- About this task -
One number is the whole answer: the tally of lines in the records that include the word "degrees".

Stored items from a collection:
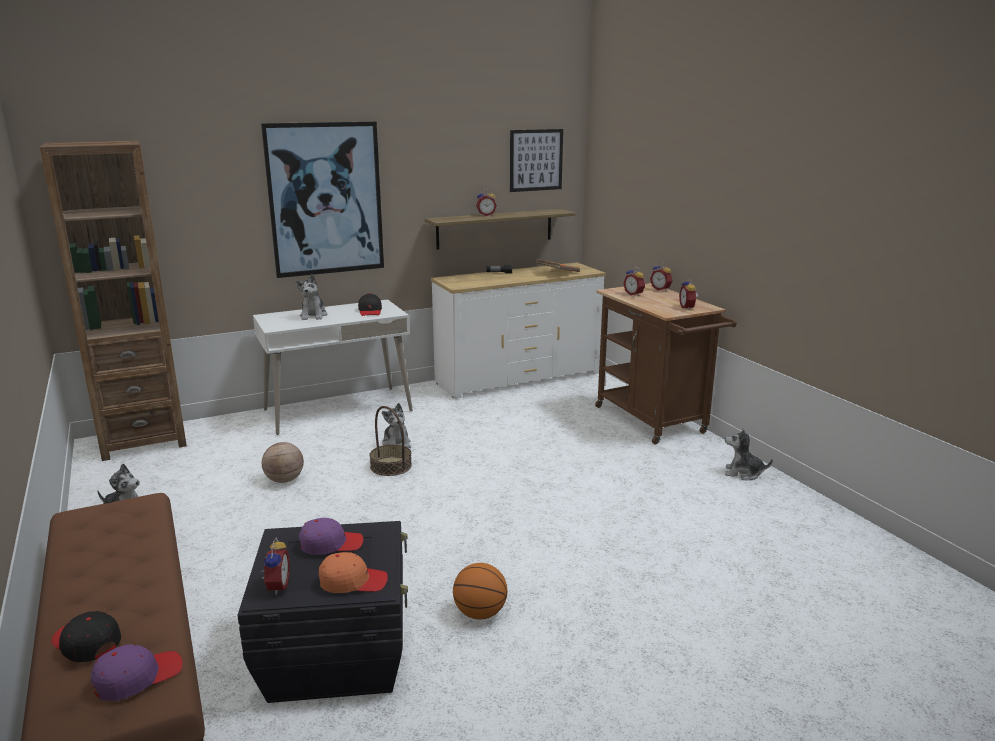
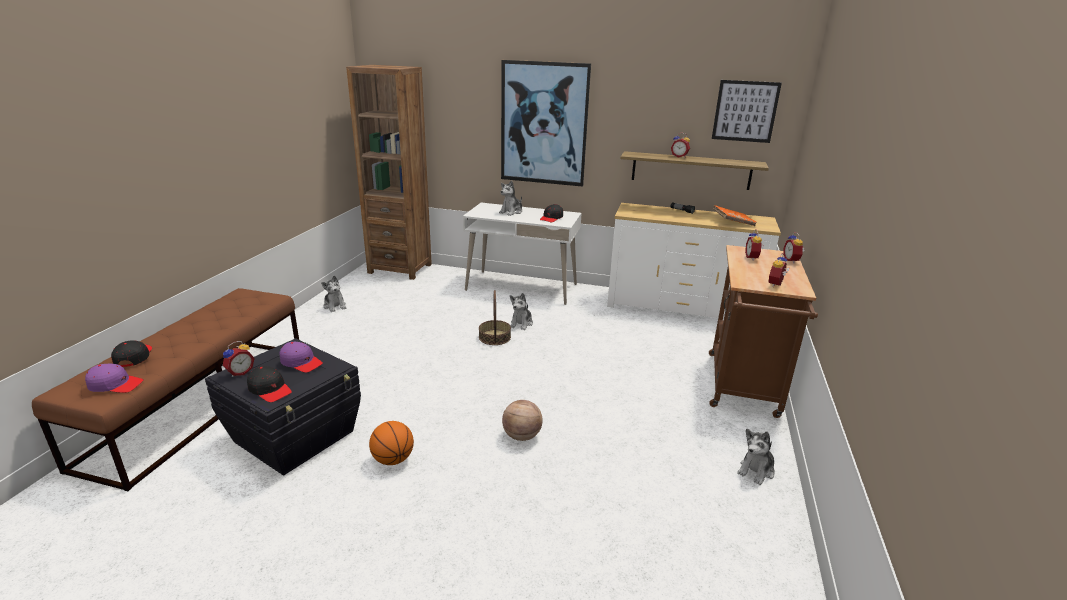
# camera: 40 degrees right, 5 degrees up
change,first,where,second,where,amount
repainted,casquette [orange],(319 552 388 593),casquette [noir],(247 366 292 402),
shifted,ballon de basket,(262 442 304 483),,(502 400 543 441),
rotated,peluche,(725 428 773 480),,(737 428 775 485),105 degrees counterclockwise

- Finished exercise -
2